MENU

Apesar de ameaça do governo, vigília contra Mubarak continua no Egito

Apesar de ameaça do governo, vigília contra Mubarak continua no Egito

Atualizado: Quinta-feira, 10 Fevereiro de 2011 as 9:16

Os manifestantes que pedem a renúncia do presidente do Egito, Hosni Mubarak, mantinham a mobilização nesta quinta-feira (10) na Praça Tahrir, no Cairo, apesar das insinuações da véspera, de que o regime poderia recorrer ao Exército para combater o "caos" no país.

Na véspera, centenas de pessoas cercaram o Parlamento e a sede do governo, que ficam frente à frente.
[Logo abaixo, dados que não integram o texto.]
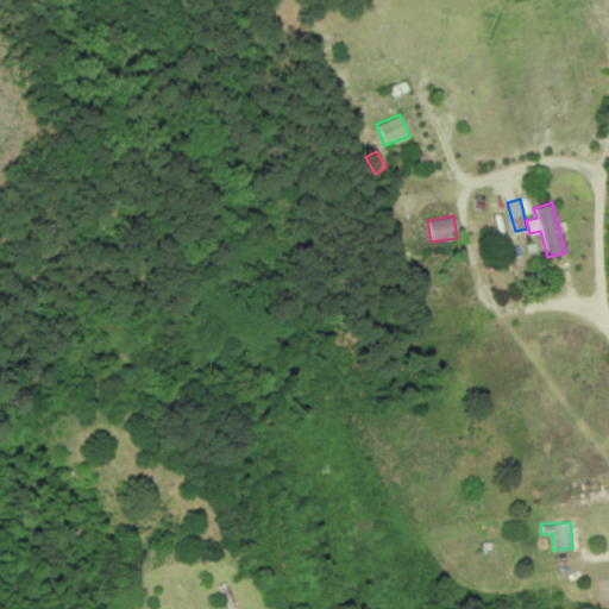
All buildings are outlined.
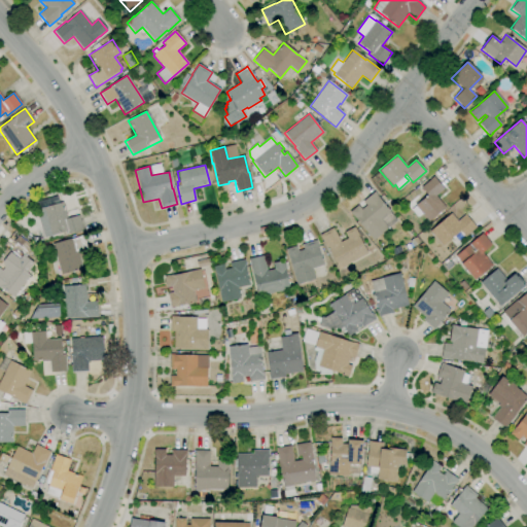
[(428,221),(422,214),(417,217),(411,210),(415,206),(427,196),(421,187),(433,177),(444,189),(435,196),(446,208),(428,221)]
Eles passaram a noite no local, pressionando pela saída imediata do presidente.

"Nós temos que preservar a Constituição, mesmo que esta seja alterada", disse na véspera o ministro de Relações Exteriores do país, Ahmed Abdul Gheit à emissora Al-Arabiya, de acordo com a agência Mena.     "Ele afirmou que caso o caos ocorra, as forças armadas intervirão para controlar o país, um passo, segundo ele, que poderá levar a uma situação muito perigosa", informou a agência, citando o entrevistado.

Em outra entrevista, à PBS, TV pública americana, Gheit criticou a posição dos EUA na crise, em uma referência às declarações feitas na véspera pelo vice-presidente dos EUA, Joe Biden, que pediu o fim imediato da lei de emergência, em vigor no Egito desde 1981.

Ele disse que a chancelaria egípcia ficou "furiosa" com a posição inicial dos EUA na crise, mas que depois os americanos perceberam a situação e viram que o governo Mubarak precisa de tempo para estabilizar o país antes de levantar a lei de emergência.   O governo dos EUA, que pressionam pela transição, pediu ao governo egípcio que faça mais para satisfazer as demandas dos manifestantes. Ao mesmo tempo, o presidente Barack Obama conversou por telefone com o rei da Arábia Saudita sobre a crise.